In a recent meta-analysis including seven studies with EC patients treated by chemoradiotherapy, the pooled sensitivity and specificity of DWI for predicting early response to treatment were 93% (95% CI: 77–98%) and 85% (95% CI: 72–73) for the ΔADC (difference in ADC values before and after chemoradiotherapy) and 75% (95% CI: 62–84) and 90% (95% CI: 67–97) for the post ADC [91]. Even if included studies were heterogeneous with small sample sizes, these results suggest a role for DWI in the assessment of treatment response for EC.

The ongoing SANO-2 trial (NCT04886635) is currently evaluating the role of active surveillance with 18F-FDG-PET/CT and endoscopic biopsies after neoadjuvant chemoradiotherapy. Similarly, the randomized ESOSTRATE trial (NCT02551458) is comparing active surveillance versus surgery in patients with compete pathological response after chemoradiotherapy. Finally, the ongoing prospective study PRIDE (NCT03474341) is evaluating a multimodal prediction model including DWI and dynamic contrast-enhanced MRI to predict patient’s individual probability of complete pathological response after neoadjuvant chemoradiotherapy and identify early non-responders [92].

5. Discussion and Perspectives

Recent improvement in technical modalities of MRI has allowed to better assess the morphology of the normal and pathologic esophagus.

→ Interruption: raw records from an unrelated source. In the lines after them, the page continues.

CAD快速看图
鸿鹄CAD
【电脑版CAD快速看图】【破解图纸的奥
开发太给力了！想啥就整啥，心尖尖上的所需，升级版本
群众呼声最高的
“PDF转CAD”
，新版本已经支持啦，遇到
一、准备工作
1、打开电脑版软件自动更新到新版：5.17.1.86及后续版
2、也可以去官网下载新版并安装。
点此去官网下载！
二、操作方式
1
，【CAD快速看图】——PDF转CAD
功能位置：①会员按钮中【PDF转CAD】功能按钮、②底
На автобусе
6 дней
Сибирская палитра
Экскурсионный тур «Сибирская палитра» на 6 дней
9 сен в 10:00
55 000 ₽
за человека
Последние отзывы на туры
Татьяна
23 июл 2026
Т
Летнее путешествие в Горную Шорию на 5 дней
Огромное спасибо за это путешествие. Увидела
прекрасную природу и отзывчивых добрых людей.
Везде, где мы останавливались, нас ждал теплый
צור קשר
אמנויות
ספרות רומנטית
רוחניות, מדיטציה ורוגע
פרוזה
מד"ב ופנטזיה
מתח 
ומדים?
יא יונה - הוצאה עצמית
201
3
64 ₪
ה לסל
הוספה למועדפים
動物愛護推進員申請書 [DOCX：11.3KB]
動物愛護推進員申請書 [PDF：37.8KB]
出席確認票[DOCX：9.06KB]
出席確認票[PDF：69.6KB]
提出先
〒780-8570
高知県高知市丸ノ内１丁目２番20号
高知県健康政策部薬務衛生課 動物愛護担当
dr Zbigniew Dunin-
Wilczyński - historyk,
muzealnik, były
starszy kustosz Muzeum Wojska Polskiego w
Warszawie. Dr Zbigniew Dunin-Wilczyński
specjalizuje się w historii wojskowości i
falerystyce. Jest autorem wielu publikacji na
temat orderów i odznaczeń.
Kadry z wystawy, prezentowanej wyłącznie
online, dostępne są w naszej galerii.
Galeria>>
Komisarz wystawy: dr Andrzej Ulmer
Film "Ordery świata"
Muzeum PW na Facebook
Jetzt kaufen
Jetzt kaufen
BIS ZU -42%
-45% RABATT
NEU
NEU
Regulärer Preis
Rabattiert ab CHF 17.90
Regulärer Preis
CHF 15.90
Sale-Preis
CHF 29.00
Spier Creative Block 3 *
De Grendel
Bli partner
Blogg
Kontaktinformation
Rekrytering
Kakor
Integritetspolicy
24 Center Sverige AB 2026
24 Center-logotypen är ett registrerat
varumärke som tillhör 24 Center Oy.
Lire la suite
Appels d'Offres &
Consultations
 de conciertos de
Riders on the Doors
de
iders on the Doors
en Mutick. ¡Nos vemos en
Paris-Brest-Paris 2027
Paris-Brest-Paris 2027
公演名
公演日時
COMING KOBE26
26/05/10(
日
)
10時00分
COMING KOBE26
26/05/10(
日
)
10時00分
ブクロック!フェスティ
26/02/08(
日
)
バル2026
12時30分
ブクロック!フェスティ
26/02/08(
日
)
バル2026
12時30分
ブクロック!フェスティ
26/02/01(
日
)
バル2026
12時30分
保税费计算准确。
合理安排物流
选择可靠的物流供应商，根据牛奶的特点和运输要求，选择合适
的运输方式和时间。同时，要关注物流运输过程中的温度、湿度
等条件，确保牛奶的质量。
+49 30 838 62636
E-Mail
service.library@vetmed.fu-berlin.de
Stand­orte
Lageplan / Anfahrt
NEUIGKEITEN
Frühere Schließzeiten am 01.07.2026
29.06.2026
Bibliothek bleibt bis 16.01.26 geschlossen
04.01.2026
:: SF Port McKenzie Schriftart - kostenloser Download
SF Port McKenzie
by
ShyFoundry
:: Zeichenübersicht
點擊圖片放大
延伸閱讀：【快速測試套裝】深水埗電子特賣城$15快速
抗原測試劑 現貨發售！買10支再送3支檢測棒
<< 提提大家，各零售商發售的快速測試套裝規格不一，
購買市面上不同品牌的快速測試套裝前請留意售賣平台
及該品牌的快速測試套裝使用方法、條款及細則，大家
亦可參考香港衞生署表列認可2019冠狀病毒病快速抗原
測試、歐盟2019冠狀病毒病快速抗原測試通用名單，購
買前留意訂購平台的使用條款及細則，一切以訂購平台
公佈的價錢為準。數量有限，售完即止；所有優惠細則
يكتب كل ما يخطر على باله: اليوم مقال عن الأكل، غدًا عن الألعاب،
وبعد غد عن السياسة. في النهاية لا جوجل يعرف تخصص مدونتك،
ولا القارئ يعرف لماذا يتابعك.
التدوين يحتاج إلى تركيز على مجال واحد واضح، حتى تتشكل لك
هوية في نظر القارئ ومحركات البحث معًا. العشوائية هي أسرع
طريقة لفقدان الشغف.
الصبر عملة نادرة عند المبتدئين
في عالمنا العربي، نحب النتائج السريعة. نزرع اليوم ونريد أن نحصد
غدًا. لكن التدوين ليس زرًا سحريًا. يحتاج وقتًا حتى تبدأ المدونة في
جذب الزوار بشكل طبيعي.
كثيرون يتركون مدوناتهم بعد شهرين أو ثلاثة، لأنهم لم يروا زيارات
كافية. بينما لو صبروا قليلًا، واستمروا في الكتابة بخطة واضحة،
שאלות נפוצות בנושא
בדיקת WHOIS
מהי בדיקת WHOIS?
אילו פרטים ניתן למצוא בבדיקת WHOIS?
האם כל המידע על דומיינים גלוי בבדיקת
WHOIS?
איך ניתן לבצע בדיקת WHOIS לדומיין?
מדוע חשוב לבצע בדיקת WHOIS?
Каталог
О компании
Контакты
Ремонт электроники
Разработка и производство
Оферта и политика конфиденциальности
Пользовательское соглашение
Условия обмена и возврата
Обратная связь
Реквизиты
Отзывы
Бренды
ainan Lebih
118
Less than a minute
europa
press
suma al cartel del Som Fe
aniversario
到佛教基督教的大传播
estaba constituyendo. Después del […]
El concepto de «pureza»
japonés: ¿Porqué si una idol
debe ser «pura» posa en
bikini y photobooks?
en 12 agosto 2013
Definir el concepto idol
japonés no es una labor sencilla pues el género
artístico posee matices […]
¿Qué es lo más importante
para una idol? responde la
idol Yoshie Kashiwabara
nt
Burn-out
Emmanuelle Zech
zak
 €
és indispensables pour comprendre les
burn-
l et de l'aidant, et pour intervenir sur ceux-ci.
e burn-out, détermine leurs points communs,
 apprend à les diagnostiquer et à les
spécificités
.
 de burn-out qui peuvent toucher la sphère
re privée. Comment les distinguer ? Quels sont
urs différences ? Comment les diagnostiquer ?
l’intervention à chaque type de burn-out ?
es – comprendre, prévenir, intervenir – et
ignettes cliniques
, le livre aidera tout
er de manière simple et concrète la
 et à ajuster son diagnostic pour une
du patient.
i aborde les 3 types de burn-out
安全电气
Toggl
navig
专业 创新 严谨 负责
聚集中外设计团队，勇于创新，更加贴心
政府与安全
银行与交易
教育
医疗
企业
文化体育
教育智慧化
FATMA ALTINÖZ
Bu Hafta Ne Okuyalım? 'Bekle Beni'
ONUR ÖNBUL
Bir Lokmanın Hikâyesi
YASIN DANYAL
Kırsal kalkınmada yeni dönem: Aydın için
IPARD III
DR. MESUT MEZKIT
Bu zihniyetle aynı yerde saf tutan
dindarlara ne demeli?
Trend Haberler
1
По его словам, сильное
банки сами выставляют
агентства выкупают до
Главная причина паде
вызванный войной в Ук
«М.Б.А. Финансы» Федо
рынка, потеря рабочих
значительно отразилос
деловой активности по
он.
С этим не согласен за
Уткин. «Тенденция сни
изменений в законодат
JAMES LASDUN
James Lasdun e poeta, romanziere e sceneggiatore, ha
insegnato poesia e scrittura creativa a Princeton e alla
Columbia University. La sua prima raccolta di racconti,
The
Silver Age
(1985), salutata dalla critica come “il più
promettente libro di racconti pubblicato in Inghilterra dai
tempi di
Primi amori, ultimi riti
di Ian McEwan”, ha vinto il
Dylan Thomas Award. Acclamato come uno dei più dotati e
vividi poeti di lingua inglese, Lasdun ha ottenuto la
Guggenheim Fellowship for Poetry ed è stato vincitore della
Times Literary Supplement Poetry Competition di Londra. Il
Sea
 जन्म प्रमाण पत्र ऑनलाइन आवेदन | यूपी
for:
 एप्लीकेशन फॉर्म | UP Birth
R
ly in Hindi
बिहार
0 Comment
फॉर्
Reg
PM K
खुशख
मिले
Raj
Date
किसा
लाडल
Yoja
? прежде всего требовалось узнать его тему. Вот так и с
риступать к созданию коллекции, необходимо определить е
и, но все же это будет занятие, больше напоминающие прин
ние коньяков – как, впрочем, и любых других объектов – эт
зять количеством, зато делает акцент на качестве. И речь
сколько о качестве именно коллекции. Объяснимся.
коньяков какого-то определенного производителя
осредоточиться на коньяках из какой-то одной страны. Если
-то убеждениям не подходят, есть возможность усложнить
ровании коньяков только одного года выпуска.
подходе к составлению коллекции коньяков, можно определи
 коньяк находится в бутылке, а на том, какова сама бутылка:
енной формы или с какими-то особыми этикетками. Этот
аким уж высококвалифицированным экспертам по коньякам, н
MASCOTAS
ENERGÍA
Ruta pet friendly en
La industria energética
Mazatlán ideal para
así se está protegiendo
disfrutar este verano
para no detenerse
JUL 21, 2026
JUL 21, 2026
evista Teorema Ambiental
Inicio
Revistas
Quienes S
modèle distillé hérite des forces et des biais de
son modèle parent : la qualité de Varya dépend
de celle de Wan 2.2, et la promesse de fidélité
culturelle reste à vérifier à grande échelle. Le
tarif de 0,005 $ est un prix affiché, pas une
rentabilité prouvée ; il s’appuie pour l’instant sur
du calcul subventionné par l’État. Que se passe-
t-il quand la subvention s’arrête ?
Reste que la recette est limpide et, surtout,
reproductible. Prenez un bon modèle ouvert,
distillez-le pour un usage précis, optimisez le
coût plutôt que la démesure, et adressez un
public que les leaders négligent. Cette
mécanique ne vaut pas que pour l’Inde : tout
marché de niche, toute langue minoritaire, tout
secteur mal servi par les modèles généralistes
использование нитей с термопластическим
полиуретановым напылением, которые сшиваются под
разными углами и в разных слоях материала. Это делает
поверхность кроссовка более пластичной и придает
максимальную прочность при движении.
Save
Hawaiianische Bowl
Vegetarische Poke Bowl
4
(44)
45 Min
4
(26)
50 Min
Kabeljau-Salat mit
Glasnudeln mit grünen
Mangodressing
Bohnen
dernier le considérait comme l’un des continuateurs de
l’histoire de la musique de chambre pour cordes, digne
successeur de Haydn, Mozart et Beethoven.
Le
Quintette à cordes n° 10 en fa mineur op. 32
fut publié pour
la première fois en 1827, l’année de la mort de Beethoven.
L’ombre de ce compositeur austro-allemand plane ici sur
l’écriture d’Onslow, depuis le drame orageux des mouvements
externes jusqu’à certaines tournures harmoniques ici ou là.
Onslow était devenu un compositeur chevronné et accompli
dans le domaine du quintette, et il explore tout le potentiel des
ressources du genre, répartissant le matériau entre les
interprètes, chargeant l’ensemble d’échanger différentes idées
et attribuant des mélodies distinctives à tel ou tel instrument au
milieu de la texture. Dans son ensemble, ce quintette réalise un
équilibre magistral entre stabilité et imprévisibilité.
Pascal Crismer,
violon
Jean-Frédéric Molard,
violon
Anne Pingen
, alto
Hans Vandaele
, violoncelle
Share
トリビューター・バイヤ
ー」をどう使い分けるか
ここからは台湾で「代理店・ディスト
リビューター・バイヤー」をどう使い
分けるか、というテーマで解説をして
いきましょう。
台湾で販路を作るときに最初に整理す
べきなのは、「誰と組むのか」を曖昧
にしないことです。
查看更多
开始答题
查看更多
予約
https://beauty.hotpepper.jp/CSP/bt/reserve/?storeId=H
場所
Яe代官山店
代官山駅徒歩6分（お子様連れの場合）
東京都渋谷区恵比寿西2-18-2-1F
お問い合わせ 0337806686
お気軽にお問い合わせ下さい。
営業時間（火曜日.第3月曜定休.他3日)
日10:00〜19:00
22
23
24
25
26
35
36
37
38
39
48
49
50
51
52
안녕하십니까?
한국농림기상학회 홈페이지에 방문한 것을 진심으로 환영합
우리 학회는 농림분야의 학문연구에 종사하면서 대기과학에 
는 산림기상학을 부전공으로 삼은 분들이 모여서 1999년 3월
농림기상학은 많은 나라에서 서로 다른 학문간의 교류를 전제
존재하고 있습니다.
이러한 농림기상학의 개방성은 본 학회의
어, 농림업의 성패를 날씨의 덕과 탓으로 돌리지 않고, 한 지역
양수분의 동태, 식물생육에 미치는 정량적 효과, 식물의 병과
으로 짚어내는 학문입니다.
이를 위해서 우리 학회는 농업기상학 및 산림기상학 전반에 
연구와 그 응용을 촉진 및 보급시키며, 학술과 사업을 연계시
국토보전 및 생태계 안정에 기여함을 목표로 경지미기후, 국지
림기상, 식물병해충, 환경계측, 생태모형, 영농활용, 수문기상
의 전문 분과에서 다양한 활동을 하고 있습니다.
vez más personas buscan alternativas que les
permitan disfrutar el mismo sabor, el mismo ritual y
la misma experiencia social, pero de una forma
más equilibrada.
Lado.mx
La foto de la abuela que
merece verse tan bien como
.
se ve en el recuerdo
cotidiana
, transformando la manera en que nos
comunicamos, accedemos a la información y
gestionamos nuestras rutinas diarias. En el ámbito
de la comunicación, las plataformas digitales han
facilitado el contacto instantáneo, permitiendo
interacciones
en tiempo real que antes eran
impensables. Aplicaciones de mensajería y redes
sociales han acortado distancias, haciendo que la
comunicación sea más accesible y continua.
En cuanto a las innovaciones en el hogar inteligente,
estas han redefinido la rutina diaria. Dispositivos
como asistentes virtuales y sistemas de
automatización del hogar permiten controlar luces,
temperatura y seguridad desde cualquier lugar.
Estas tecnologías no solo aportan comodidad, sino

Available data in EC is still scarce with small sample size studies and heterogeneity regarding clinical setting and MRI sequences and modalities. Nevertheless, currently used techniques for EC management (CT, 18F-FDG-PET/CT and EUS) show significant limitations, making MRI a promising tool in both initial staging (T-staging and N-staging) and assessment of response to chemoradiotherapy. There is still not enough data to conclude on the potential role of MRI in detection of distant metastasis as well as follow-up.

High field (7 T) MRI of the esophagus, currently only studied ex vivo, demonstrates an excellent sensitivity and specificity for esophageal cancer. Most importantly, it provides a clear image of the tissue layers of the esophageal wall, comparable to that of endosonography or pathology. The clinical use of this imaging modality—currently limited to the brain and the joints—for the workup of EC could allow an accurate noninvasive tumor staging, even distinguishing shallow T1 lesions potentially amenable to endoscopic resection from T1 lesions with deep submucosal infiltration or T2 lesions requiring surgical resection. In addition, its ability to discriminate fibrosis from neoplastic tissue makes of high-field MRI a promising candidate to better assess tumor response to neoadjuvant therapy.

6. Conclusions

In EC, combinations of different diagnostic modalities might be the way to go for optimal individual staging. In a study on 19 patients with resectable EC, PET-MRI demonstrated acceptable accuracy for T-staging compared with EUS and, although not statistically significant, higher accuracy than EUS and 18F-FDG-PET/CT for prediction of N-staging [93]. Furthermore, radiomics and the use of various artificial intelligence-based systems using CT imaging have recently shown promising results in a variety of diseases, including the diagnosis and monitoring of EC [94,95,96]. It may be assumed that radiomics and artificial intelligence-centered studies in EC will probably consider data from MRI for even higher performance and accuracy.